Success of invasive mammals depends on their reproduction rate, study finds

Wild rabbit

Invasive mammals which reproduce at a high rate are more likely to survive and become widespread, new research by the University of Hull and University of Reading suggests.

Invasive mammals live in areas that they are not normally found in, having either been deliberately or accidentally introduced by humans.

The research, led by Dr Isabella Capellini at the University of Hull, shows that invasive mammal species, such as grey squirrels in Europe and rabbits in Australia, have very high reproductive rates compared to those that fail to become widespread.
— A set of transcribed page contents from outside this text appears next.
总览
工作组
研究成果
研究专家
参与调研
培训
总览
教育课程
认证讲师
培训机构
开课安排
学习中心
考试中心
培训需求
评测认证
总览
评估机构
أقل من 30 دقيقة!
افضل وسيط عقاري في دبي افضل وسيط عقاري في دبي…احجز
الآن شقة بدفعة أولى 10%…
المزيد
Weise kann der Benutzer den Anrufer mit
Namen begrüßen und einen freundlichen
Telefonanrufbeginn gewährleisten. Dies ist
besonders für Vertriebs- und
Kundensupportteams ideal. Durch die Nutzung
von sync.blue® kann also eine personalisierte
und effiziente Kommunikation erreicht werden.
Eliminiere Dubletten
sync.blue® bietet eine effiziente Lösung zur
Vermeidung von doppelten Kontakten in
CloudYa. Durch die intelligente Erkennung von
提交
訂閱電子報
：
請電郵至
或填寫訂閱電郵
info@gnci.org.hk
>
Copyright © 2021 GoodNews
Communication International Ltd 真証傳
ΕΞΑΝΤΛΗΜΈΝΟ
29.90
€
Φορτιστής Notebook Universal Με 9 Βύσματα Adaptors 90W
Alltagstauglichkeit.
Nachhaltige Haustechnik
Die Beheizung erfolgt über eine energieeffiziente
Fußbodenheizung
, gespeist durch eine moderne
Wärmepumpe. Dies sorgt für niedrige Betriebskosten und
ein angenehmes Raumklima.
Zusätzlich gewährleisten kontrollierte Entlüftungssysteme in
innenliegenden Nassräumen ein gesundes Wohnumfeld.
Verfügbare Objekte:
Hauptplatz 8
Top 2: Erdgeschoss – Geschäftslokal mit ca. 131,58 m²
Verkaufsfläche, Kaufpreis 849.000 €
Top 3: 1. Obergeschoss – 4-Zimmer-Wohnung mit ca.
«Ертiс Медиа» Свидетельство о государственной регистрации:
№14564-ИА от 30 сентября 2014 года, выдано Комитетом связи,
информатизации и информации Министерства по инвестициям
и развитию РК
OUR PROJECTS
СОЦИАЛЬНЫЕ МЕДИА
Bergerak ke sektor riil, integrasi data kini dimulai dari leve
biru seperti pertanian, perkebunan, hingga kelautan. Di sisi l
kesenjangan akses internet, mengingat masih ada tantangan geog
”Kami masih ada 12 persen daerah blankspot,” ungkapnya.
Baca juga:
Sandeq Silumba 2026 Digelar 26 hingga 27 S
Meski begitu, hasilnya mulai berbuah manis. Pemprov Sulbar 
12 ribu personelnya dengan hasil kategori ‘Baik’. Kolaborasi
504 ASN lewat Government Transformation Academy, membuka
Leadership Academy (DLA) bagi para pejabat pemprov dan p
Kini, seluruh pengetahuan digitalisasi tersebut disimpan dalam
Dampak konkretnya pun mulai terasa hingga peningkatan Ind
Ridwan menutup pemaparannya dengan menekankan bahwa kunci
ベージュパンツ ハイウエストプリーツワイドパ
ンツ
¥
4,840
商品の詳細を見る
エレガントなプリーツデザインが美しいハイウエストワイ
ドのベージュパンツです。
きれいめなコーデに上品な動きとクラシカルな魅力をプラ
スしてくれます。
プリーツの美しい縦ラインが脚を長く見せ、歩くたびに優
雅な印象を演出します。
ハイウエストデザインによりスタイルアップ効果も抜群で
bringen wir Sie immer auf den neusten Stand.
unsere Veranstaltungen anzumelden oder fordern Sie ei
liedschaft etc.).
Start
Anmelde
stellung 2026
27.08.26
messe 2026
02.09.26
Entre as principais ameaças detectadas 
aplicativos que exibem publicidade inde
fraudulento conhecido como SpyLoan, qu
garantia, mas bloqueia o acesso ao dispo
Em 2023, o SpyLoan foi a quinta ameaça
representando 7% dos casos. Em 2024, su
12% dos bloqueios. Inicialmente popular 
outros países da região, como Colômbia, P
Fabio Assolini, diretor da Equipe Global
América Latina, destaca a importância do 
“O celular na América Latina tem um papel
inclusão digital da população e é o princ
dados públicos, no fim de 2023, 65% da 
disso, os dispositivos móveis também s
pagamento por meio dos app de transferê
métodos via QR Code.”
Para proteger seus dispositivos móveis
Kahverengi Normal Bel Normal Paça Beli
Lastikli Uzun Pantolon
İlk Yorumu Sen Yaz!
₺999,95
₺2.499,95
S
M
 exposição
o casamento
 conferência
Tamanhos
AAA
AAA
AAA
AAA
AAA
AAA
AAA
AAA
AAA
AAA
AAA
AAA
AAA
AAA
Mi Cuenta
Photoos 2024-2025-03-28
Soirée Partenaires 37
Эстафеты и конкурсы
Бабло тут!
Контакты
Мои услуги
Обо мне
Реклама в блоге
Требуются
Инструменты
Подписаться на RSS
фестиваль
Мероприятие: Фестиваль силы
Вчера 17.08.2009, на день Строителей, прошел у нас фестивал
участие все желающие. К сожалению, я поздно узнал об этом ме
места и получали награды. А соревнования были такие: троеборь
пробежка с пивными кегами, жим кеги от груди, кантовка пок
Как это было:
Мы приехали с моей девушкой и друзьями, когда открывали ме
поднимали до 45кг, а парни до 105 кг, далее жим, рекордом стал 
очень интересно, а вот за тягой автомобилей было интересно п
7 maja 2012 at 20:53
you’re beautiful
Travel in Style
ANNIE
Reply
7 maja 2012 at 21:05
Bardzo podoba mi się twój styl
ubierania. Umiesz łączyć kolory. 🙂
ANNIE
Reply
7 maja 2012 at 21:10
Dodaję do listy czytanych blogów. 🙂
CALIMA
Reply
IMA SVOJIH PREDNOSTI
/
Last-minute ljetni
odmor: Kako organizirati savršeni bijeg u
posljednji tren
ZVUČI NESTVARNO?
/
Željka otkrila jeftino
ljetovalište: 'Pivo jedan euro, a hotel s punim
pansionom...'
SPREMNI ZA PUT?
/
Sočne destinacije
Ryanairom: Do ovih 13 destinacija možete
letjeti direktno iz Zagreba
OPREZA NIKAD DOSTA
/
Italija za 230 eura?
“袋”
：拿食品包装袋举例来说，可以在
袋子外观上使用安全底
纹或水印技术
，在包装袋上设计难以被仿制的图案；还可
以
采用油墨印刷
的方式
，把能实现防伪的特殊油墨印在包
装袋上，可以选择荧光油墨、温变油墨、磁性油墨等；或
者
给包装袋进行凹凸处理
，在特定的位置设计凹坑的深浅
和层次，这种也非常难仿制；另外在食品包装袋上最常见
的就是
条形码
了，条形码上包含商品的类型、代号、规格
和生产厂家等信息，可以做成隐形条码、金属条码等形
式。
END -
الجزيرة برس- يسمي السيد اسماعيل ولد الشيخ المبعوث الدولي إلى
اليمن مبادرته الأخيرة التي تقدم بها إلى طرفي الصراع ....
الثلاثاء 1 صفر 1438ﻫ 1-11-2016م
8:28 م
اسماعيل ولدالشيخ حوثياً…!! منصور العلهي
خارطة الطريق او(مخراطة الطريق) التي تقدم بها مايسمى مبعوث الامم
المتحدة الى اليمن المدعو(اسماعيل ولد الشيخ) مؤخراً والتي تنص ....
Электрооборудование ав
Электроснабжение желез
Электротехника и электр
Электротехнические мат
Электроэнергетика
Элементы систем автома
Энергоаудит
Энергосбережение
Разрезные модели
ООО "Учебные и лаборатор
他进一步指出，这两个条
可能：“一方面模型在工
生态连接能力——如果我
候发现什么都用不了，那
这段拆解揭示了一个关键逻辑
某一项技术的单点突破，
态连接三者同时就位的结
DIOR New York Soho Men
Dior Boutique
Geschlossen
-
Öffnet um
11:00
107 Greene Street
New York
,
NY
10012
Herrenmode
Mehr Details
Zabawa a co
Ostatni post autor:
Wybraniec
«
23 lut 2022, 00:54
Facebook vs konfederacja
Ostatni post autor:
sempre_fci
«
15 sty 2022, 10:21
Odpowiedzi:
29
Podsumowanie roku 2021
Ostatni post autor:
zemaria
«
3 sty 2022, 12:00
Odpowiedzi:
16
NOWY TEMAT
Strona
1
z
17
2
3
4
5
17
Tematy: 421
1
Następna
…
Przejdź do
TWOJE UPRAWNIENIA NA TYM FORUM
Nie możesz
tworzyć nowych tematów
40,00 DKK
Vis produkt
The study tested whether the most reproductive species succeed, or whether it is species that live longer that can better cope with new environmental conditions, despite being less reproductive.

Implications for conservation

Dr Capellini’s team compiled the largest dataset ever collected of mammals that have been introduced to non-native regions throughout history.

The team tracked the success of over 500 different mammal species, from their introduction through to how much they spread.

The more productive mammals were found to succeed at every stage throughout the process of invasion, from establishing in their new region to spreading over large areas.

The research also shows that humans have preferentially introduced over centuries, accidentally or intentionally, mammals that are already more productive.

Dr Capellini said: “Animals are typically introduced in small numbers outside their native range, but small founder populations face high risk of extinction. This is due, for example, to environmental unpredictability or inbreeding.”

“We show that being able to reproduce at a high rate gives an advantage to mammals that face new habitats in which they did not evolve.”

“This leads to rapid population growths and large population sizes that escape the risk of extinction.”

Why some species become widespread when introduced into new regions, while others fail to even establish viable populations, is one of the most urgent questions in ecology with important implications for conservation.

Dr Capellini continued: “Invasive mammals appear to have specific traits or combinations of traits that allow them to become widespread.”

“The ways these creatures interact with the native wildlife are very complex. A minority of non-native species are considered to be invasive when they have a negative impact on wildlife, habitat or the economy.”

The study, published today in Ecology Letters, was funded by the Natural Environment Research Council (NERC) and the University of Hull.